Acute biliary tract disease is uncommon in childhood. Apart from bile duct perforations, spontaneous rupture of the gallbladder itself is very rare in pediatric age; all recorded cases were secondary to coexistent disease (1,2). A child presenting idiopathic gallbladder perforation (GP) is described herein.
A six-year-old boy was referred with suspicion of acute appendicitis. He complained of vomiting and abdominal pain for the last 24 hours. Axillary temperature was 38°C and the abdomen was painful and tender. Complete blood count revealed leukocytosis. Abdominal ultrasonography demonstrated moderate free intraperitoneal fluid, mainly in the right iliac fossa and pelvis. An emergency laparotomy was performed with the presumptive diagnosis of peritonitis secondary to appendicitis but there was a 500 ml bile-stained ascites. Exploration of the abdominal cavity revealed a type I (3) oval perforation (2 cm) of the gallbladder infundibulum (Fig. 1). There were no gallstones or bile duct dilatation. Cholecystectomy was then performed and the child experienced an uneventful recovery.

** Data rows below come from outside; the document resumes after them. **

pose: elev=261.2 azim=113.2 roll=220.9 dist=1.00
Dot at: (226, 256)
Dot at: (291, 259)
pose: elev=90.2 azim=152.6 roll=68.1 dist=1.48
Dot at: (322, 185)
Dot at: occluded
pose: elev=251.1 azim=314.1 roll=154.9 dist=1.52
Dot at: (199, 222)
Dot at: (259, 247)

Histological examination did not reveal inflammatory infiltrate or any other significant alteration of the gallbladder wall. The cultures of peritoneal fluid were negative. Postoperative biliary MRI was normal. At 15-month follow-up the child continued to be well.

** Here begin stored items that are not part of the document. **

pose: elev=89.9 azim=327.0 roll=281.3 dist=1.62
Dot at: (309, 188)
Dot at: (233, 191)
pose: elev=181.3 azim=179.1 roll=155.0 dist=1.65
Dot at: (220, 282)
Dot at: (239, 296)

Gallbladder perforation (GP) is a well-recognized condition in adults, usually located at the least vascularized fundus (4,5). It has been frequently reported vaguely as spontaneous or idiopathic, but almost all cases were in fact secondary to coexistent disease such as inflammation, trauma, or obstruction (1,3,5,7). Thus, a classification of GP is needed. We propose the criteria shown in Table 1.

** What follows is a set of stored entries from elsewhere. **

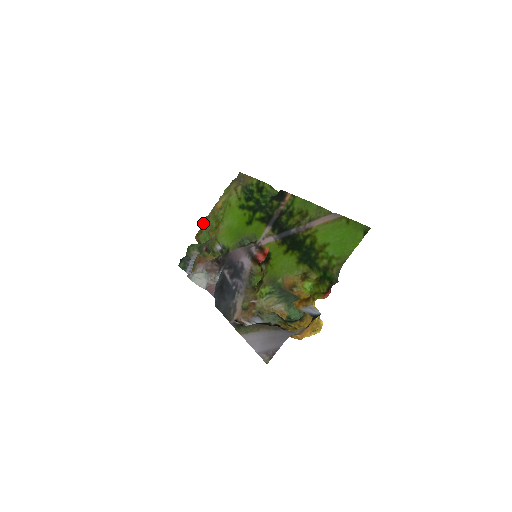
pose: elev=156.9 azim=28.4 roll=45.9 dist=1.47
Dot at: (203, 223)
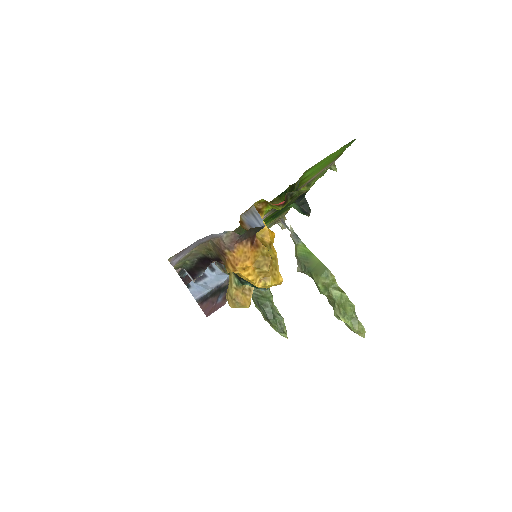
Dot at: occluded
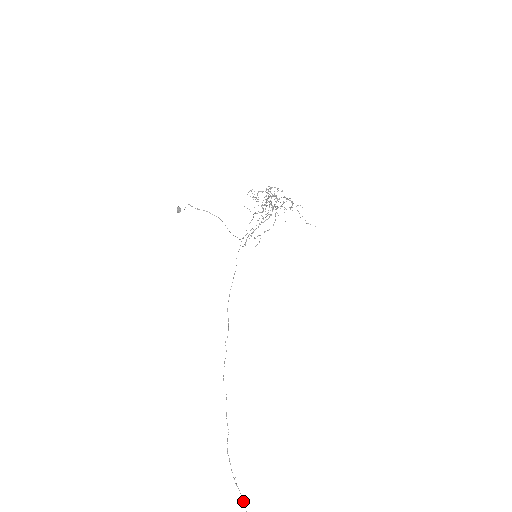
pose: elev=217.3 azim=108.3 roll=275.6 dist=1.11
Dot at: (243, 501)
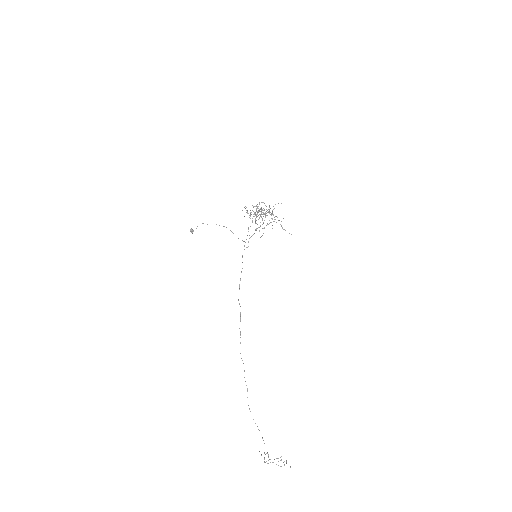
Dot at: occluded
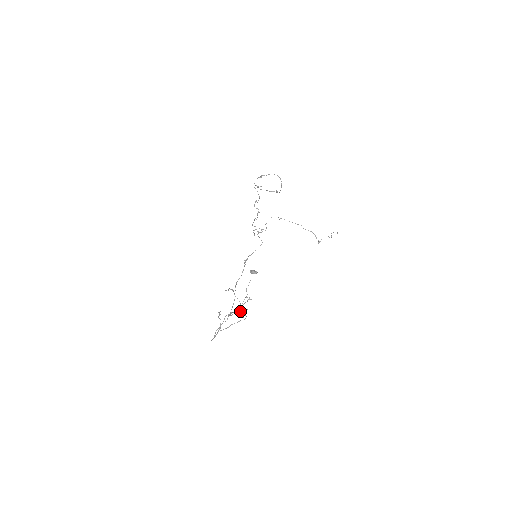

In children, biliary tract perforations are usually located at bile ducts, the gallbladder itself being the least common situation. There are few scattered reports of spontaneous GP in childhood; however, all recorded cases were secondary to obstruction (1,2,6,7).
Although we cannot entirely exclude a minor trauma, the present case was classified as idiopathic because comprehensive investigation did not disclose any inflammatory/infectious condition (local or systemic) or biliary tract obstruction; moreover, the location of GP at infundibulum and absence of histologic signs of ischemia did not suggest a vascular etiology. Thus, congenital weakness of the gallbladder wall could have been a potential explanation.
The diagnosis of spontaneous GP is often delayed or missed altogether, the majority being made only at surgery. Ultrasonography and computerized tomography may demonstrate abdominal fluid but lack specificity to diagnose GP, which can be easily detected on hepatobiliary scanning (HIDA or DISIDA) (2,7,8,9). Prompt recognition and early treatment are critical to prevent serious complications (2,6,8,9).
As far as we know, the present case is the first one of an idiopathic GP in children. This entity should be added to the list of causes of acute abdomen in childhood.